I’ve been reading some very good things about Puma (all-Rack stack, proper thread support, & more). I gave it a try with the thread-friendly Rails4, on the thread-friendly Rubinius. To my surprise, the heroku+rails4+puma+rubinius performance was woeful. I’m not sure what I got wrong, but I was seeing 2 orders of magnitude slower requests than before, with most timing out. I’m not trying to bag Rubinius here, I think it’s a fantastic idea, but for whatever reason it isn’t working for me. Even though Heroku now supports it, perhaps it’s still early days – I’m going to leave it for a while and let it stabilise, at least to the 2.0 release.
So Rubinius didn’t work so great for me – but what about Puma itself? Puma suggests1 you use JRuby or Rubinius as they support true multi-threading, not the total lack of concurrency present in the RMI (the standard/reference ruby interprater). However, it turns out you can use it quite effectively as a Unicorn replacement simply by treating it like Unicorn.
In Unicorn you only have workers (forked processes) for parallelism. Puma introduces threads, and the default is 16. But it also has workers (which are not enabled by default). In a true concurrency environment you would normally have 1 worker per CPU core, and use threads for the rest – in the case of the RMI though, without operating-system-level threads, these workers are the only way to use OS concurrency.

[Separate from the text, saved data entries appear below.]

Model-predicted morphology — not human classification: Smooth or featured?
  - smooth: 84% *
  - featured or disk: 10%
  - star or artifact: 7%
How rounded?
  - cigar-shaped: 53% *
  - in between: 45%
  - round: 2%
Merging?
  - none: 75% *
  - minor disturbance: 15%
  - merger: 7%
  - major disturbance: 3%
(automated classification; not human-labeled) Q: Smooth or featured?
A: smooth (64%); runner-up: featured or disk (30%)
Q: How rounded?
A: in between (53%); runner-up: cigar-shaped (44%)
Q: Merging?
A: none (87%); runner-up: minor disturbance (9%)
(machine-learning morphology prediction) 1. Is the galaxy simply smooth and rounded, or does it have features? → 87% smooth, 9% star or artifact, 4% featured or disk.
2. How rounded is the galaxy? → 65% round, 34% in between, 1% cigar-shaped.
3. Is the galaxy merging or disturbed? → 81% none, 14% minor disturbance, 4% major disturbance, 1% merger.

So the key to make Puma behave like Unicorn is to specify multiple workers, but just 1 thread per worker. Your config will look like so:
# config/puma.rb workers 5 threads 1,1
That is, 5 workers (for my app, 5 is the golden number to work within Heroku’s 512MB memory limit) and 1 thread per worker. As long as you leave the threads at 1,1. Now your app is using Puma as a drop-in replacement for Unicorn, ready to be scaled with threads when your underlying Ruby implementation can support them.

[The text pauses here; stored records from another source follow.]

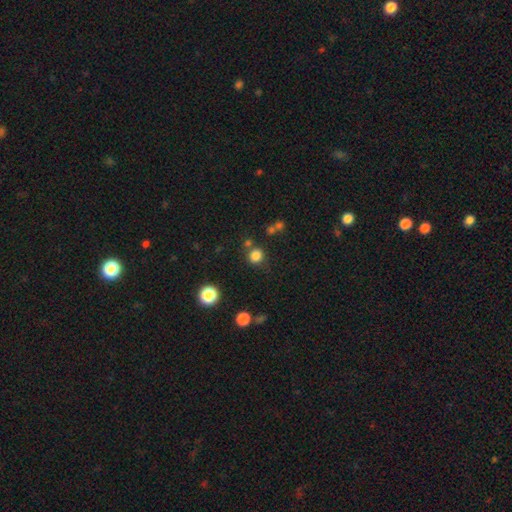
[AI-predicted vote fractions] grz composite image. It shows a smooth galaxy with no disk features (81%) that is round (88%). Merging: none (77%).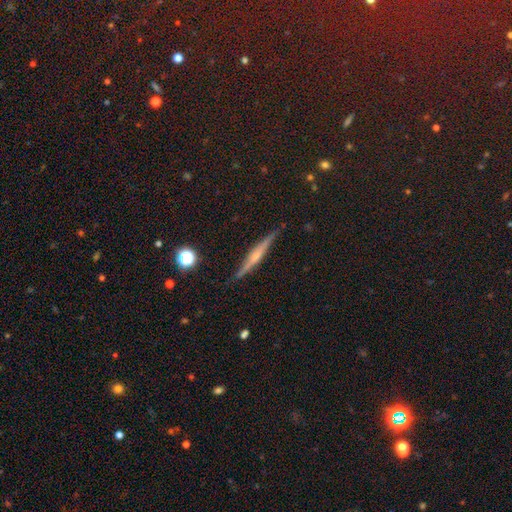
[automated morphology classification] Smooth or featured? featured or disk (67%)
Edge-on disk? yes (97%)
Edge-on bulge? rounded (61%)
Merging? none (88%)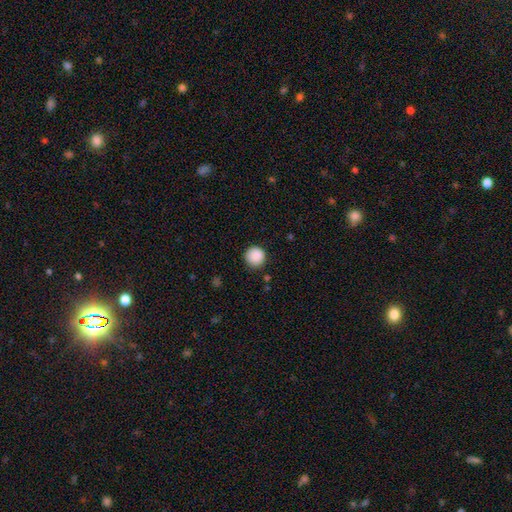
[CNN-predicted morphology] smooth_or_featured: smooth (p=0.89) [alt: star or artifact p=0.09]
how_rounded: round (p=0.96) [alt: in between p=0.03]
merging: none (p=0.89) [alt: minor disturbance p=0.08]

Actually what I do on heroku is to use ENV variables (as they suggest for unicorn):
# config/puma.rb workers Integer(ENV["PUMA_WORKERS"] || 5) threads Integer(ENV["PUMA_THREADS_MIN"] || 1), Integer(ENV["PUMA_THREADS"] || 1)
That allows you to tune the performance with a simple
heroku config:set command rather than needing to push & redeploy.

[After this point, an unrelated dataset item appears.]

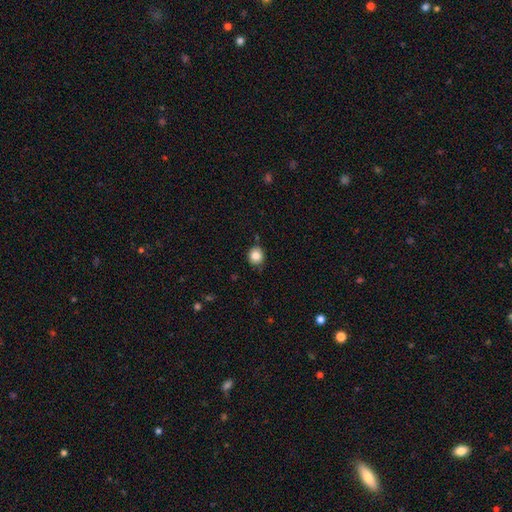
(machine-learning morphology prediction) smooth 84%, star or artifact 10%, featured or disk 6%. Down the decision tree: how rounded — round (83%); merging — none (81%).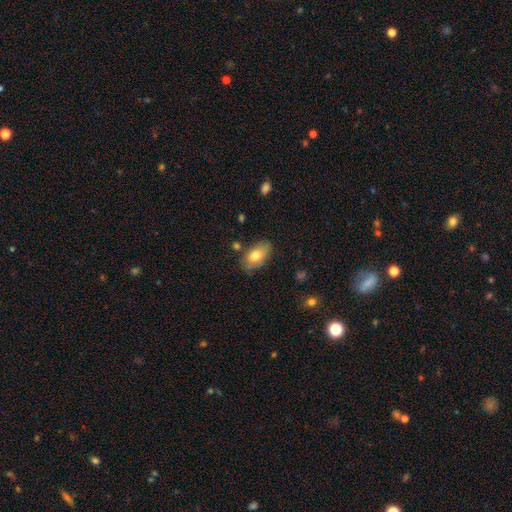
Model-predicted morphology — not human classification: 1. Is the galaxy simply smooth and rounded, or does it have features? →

To complete the setup, modify your Profile and Gemfile
# Procfile web: bundle exec puma -p $PORT -e $RACK_ENV -C config/puma.rb
# Gemfile gem "puma", "~> 2.0.1"
If you want to try it with rubinius, read my next post.
What about allowing just 2 threads per worker with Puma on RMI you ask? I ran a bunch of simple ‘ab’ profiles. It seems with any more than 1 thread, the threads just fall over each other and block horribly (not particularly surprisingly due to the GIL). It’s better to leave those requests in the Heroku request queue than jam them through a single worker. No doubt this will be a different story with a true-concurrency ruby engine, but until then my conclusion is that it has a distinctly negative effect.
I also tried doubling the workers on a 2x sized Heroku dyno. I didn’t get any performance benefit from this (it actually went down), so my conclusion is that two 1x dynos with 5 workers each is better than one 2x dyno with 10. As always, your milage will certainly vary!
Why bother with Puma if you’re going to treat it just like Unicorn? Aside from a small speed increase, and being thread-ready, Puma also handles incoming requests better. In Unicorn, the worker is tied up from the moment the client hits the server until the request is finished, so if the client request is slow, or the HTTP body is large, that worker is wasted. You can read more about that problem on heroku.
In conclusion: you can treat Puma like unicorn by setting the threads to 1, and using workers as you do in unicorn. The speed increase may not be massive, since you’re still process bound, but it’s a more modern server and ready to go multi-threaded when ruby is. Play around with your worker count, the perfect number is 1 below whatever number causes memory warnings on Heroku.